Nací en un pueblo lejano del sur, donde la pobreza no aparecía en informes ni titulares; se olía en la cocina: sopa de fideos con agua y un pedazo de pollo que servía más de mito que de carne. La ensalada rusa era un lujo, pero en casa, lo poco que había se organizaba con dignidad. Nunca faltó la obsesión por la escuela.
Mi madre me enviaba al aula como si me mandara a la guerra. Uniforme limpio, zapatos con betún, cabeza alta y la esperanza de que, con estudios, podría escapar de esa vida. La pobreza era económica, pero no moral. Había respeto y esfuerzo, y la educación era una promesa, no un mero trámite.

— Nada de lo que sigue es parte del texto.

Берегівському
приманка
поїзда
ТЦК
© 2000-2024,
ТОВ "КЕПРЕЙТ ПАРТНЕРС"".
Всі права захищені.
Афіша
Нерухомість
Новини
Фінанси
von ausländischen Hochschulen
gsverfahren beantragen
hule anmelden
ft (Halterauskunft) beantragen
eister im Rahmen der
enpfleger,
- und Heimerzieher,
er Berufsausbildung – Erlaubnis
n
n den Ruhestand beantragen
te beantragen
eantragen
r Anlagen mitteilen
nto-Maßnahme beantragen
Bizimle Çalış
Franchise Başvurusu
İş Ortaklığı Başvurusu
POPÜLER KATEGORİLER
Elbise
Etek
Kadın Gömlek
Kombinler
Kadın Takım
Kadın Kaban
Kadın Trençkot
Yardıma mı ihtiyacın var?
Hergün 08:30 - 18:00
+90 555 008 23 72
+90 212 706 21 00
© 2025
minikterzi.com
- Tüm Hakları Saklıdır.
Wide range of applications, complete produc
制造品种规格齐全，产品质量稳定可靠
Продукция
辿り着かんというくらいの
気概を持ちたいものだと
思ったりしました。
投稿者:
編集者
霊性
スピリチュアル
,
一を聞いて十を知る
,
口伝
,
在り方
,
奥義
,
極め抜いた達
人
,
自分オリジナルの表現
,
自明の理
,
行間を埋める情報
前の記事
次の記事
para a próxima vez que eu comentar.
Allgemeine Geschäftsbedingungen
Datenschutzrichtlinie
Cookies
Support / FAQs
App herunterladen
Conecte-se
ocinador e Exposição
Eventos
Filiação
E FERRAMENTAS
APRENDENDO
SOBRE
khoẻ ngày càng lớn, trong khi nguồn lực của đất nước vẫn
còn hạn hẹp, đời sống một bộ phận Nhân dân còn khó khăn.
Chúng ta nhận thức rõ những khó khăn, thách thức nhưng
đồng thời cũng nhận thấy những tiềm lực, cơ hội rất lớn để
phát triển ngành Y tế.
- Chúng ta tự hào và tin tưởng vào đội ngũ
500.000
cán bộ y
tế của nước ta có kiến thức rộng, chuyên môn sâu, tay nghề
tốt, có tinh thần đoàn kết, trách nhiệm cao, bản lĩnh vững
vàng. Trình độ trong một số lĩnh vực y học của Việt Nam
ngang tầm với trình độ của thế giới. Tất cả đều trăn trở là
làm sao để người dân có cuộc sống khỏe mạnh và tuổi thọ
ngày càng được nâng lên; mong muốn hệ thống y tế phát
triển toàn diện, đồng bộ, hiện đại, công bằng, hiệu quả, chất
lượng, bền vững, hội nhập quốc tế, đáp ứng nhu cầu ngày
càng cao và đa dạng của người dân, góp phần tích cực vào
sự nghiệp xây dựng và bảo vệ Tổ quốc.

Hoy, el país habla de avances: más escuelas, más presupuesto, datos que adornan informes de organismos que no pisan un barrio. Pero la pobreza no ha retrocedido; se ha maquillado. Niños con tablets y conexión a internet, pero sin padres presentes; jóvenes con títulos, pero sin rumbo. Aulas llenas, pero vacías de sentido.
¿Quién falló? ¿La familia? ¿La escuela? Algunos quieren creer que es la tormenta perfecta, pero el gran culpable tiene nombre y presupuesto: el Estado.
El Estado nunca ha tenido una política educativa coherente. Confundió cobertura con calidad y presencia con transformación. Convirtió la escuela en un espacio de estadísticas y no de pensamiento. Los sindicatos, que en otros lugares luchan por dignificar la enseñanza, aquí han sido cómplices del desastre. Se reparten cargos y bloquean reformas. En vez de formar maestros, crean burócratas, y el alumno se convierte en una excusa.
La política ha invadido las aulas; las escuelas públicas son escenarios de lealtades partidarias. Se enseña menos de lo que se adoctrina, y el mérito ha sido sustituido por militancia. La esperanza se ha convertido en resignación.
La pobreza de hoy no está solo en los bolsillos. Está en las cabezas de quienes dirigen el sistema. En ministros que duran menos que un ciclo escolar, en currículos que cambian según el humor del partido, en maestros que no enseñan y en líderes que no lideran.
Hoy, la mayor fábrica de pobreza no es la calle; es el Estado, que debería garantizar que la educación sea una vía de salida y no una condena. A pesar de todo, cada mañana hay madres que siguen peinando a sus hijos con esperanza, como si la escuela, pese a todo, aún pudiera salvarlos. Qué fe la suya. Qué país el nuestro.